On October 1, former Missouri Governor Bob Holden, who allowed 20 executions to proceed while he was in office, called on Governor Parson to exercise clemency. “Nothing excuses what Johnson did,” Holden wrote in a commentary in the Missouri Independent. “But if our state is to be guided by the rule of law, we must temper our understandable anger with reason and compassion for the most vulnerable among us, including Ernest Johnson.”

“A review of pertinent documents has prompted me to concur with advocates that Johnson is most certainly intellectually and developmentally disabled (IDD), and thus constitutionally barred from execution by the Atkins v. Virginia U.S. Supreme Court decision,” Holden wrote.

In an August 23 op-ed in the Missouri Times, Former Missouri Supreme Court Judge Michael Wolff also called for clemency, noting its purpose as a failsafe when the judicial system fails to correct its mistakes. “When I heard Mr. Johnson’s appeal as one of the seven judges of the Supreme Court of Missouri 13 years ago, the evidence was strong that Mr. Johnson was ineligible for the death penalty on account of intellectual disability …. The trial court process to determine Mr.
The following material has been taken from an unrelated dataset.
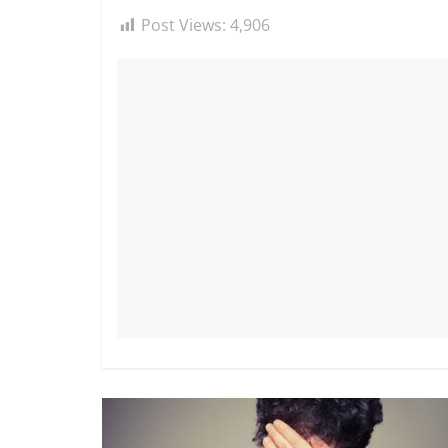
Post Views:
4,906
Johnson’s intellectual disability was unreliable and inconsistent with medical science and legal precedent,” Wolff wrote.

“Mr. Johnson,” Wolff said, “is a person with intellectual deficits so significant that a reasonable jury would not have recommended execution. Under constitutional standards, his execution would constitute cruel and unusual punishment in violation of the Constitution as interpreted for decades in U.S. Supreme Court decisions.”

On October 1, Pope Francis, through Vatican diplomatic representative Archbishop Christophe Pierre, called on Parson to exercise mercy. Halting Johnson execution, Pierre wrote, would be a “courageous recognition of the inalienable dignity of all human life.”